Dataset records:

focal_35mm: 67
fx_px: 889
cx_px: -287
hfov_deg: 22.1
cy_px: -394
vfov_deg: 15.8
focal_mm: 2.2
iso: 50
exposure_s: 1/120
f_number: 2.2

---

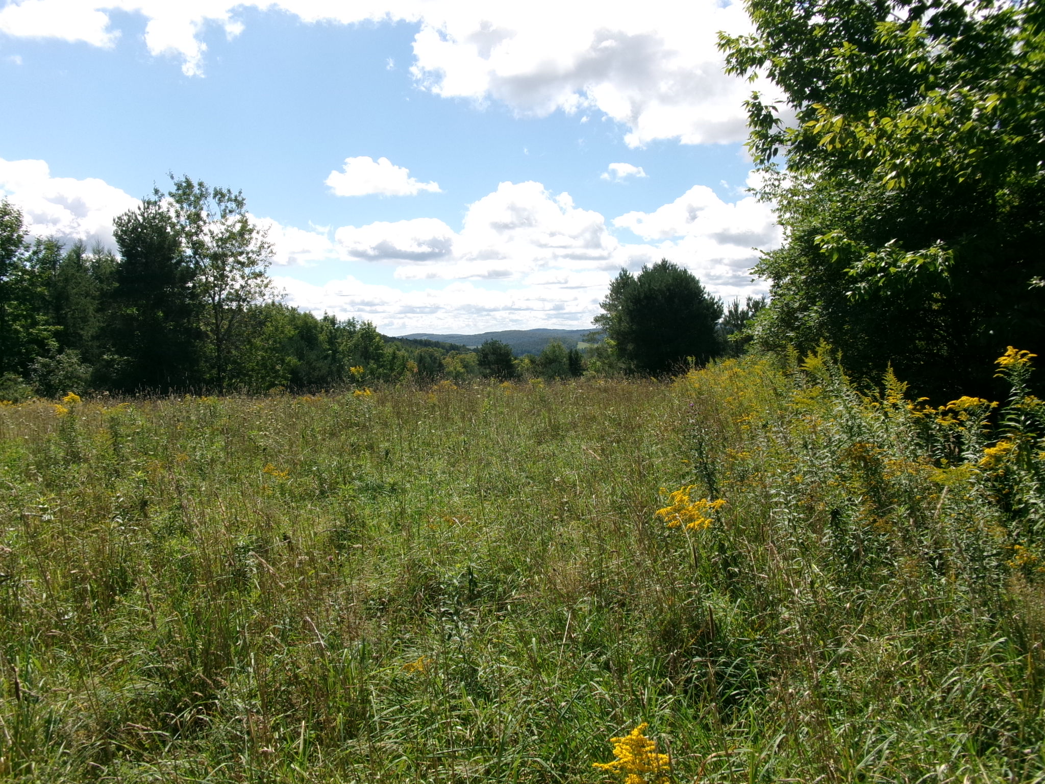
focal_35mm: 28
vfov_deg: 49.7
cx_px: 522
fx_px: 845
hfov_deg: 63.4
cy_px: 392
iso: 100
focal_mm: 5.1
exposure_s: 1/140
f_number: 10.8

WORK TO BE COMPLETED
From the records above, retype only the lines starting at the line that contains "focal_35mm: 67" and ending at the line that contains "f_number: 2.2", both included.

OUTPUT OF THE TASK
focal_35mm: 67
fx_px: 889
cx_px: -287
hfov_deg: 22.1
cy_px: -394
vfov_deg: 15.8
focal_mm: 2.2
iso: 50
exposure_s: 1/120
f_number: 2.2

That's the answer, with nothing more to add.